(MATERIAL FOR THIS TASK Opens)

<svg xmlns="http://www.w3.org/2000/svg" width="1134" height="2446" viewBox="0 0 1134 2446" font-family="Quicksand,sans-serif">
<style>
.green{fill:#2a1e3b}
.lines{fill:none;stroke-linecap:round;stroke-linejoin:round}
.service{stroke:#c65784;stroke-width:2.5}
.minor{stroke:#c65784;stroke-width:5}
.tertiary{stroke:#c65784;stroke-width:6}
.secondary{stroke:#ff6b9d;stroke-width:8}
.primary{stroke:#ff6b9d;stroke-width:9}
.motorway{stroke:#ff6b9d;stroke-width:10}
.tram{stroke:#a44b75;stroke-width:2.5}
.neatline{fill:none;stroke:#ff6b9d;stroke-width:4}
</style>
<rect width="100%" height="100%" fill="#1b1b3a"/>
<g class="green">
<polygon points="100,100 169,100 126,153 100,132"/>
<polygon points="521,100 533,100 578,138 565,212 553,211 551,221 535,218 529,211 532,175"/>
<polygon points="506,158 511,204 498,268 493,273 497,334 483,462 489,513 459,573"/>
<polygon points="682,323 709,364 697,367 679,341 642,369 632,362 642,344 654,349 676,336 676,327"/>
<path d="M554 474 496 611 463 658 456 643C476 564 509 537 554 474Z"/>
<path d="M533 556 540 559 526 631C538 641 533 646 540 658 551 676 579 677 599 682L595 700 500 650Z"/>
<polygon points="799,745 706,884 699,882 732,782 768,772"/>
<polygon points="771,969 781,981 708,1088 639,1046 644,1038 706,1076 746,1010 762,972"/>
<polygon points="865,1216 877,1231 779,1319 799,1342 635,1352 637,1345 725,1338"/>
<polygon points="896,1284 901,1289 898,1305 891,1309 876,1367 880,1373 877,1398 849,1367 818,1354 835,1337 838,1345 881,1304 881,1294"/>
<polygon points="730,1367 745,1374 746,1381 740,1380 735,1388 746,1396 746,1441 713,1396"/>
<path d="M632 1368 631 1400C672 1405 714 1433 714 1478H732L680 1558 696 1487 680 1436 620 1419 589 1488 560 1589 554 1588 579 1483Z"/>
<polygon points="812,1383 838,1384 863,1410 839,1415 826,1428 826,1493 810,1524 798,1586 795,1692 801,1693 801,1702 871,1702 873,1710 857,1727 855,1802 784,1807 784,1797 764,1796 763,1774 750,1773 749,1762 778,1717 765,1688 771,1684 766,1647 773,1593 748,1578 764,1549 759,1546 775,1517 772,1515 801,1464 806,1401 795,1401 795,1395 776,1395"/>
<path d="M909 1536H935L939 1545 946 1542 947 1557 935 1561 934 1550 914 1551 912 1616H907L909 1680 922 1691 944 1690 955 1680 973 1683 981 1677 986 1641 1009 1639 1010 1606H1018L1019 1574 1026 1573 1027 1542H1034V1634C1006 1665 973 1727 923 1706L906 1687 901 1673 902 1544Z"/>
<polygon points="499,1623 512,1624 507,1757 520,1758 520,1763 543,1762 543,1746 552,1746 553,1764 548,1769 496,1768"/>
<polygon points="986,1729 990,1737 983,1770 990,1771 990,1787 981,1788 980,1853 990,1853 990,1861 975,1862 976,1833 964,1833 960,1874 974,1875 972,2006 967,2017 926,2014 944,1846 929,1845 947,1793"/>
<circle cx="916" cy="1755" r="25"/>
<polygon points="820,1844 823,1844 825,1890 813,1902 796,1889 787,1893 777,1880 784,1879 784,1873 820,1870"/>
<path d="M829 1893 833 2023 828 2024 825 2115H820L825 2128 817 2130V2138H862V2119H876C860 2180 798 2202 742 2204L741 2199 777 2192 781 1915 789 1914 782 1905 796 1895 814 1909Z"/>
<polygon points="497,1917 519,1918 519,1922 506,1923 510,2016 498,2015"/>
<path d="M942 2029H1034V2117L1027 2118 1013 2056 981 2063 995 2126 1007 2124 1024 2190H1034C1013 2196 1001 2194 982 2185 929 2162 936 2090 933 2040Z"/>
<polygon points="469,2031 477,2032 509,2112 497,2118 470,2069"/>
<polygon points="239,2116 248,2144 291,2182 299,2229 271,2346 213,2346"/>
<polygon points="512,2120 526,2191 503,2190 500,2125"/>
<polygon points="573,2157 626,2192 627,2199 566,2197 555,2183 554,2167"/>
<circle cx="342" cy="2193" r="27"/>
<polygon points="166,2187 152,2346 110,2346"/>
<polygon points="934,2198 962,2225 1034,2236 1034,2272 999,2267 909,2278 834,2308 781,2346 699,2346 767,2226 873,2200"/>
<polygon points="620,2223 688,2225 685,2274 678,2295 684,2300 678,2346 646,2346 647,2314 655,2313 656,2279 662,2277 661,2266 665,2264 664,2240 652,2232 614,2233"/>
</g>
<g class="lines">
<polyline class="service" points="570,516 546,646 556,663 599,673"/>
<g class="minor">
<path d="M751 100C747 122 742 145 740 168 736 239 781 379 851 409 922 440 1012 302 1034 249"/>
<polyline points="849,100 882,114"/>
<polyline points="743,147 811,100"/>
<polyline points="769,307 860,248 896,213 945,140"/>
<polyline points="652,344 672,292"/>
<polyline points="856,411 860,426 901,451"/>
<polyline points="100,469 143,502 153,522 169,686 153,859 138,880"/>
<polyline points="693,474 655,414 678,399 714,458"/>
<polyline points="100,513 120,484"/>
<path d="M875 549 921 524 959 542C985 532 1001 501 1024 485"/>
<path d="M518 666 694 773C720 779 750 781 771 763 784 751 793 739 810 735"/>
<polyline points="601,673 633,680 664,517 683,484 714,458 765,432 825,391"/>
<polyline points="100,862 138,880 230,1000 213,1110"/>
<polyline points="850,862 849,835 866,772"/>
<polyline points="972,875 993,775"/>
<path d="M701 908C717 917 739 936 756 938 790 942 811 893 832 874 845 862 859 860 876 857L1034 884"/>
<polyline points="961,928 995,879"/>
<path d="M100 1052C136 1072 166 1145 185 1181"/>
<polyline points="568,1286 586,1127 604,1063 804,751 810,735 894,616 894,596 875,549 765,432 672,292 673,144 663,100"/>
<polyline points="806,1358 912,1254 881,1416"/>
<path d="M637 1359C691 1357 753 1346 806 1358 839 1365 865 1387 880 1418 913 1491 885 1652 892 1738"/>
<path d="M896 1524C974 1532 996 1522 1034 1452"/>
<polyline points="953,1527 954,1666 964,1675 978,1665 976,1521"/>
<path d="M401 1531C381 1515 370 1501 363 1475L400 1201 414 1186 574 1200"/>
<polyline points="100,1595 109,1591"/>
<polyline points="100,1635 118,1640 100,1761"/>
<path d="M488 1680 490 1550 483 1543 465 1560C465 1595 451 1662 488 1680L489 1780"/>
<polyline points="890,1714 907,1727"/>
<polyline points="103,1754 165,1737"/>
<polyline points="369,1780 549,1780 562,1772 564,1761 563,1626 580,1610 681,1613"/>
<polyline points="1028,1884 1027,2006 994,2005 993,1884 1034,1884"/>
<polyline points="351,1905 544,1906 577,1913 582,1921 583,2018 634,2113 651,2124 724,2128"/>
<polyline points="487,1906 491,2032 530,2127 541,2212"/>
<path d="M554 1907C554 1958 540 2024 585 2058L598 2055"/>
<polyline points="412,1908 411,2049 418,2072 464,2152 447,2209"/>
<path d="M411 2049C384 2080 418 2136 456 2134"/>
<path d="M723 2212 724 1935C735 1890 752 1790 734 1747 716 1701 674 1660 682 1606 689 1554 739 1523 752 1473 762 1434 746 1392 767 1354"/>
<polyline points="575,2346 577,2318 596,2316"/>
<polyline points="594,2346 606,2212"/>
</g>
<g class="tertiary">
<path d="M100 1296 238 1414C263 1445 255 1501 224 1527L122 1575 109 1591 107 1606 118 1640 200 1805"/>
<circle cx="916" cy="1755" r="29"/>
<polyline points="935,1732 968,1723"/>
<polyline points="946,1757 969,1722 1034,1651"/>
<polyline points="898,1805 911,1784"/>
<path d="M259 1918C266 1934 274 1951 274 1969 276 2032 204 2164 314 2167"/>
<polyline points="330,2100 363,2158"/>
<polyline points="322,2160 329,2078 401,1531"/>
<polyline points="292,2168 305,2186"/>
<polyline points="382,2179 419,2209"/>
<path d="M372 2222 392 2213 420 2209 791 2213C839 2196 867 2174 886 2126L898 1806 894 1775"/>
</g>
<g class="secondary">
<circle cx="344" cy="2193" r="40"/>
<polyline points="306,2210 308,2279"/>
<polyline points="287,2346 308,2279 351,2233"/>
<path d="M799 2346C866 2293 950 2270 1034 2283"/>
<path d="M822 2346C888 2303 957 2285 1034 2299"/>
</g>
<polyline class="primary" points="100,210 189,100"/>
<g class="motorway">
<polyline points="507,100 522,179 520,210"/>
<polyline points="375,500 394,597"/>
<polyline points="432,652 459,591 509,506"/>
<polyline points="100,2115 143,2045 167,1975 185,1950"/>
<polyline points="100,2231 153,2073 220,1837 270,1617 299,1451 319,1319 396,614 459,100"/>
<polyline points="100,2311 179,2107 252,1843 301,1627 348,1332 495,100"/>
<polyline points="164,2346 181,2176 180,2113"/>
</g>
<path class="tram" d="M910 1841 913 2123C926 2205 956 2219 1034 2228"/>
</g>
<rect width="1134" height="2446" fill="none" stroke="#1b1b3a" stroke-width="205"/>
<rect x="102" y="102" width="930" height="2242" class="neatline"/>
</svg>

(MATERIAL FOR THIS TASK Closes)

TASK PROMPT: A copy of each line in the data above that holds the string "lines" is needed.

WRITTEN ANSWER:
.lines{fill:none;stroke-linecap:round;stroke-linejoin:round}
<g class="lines">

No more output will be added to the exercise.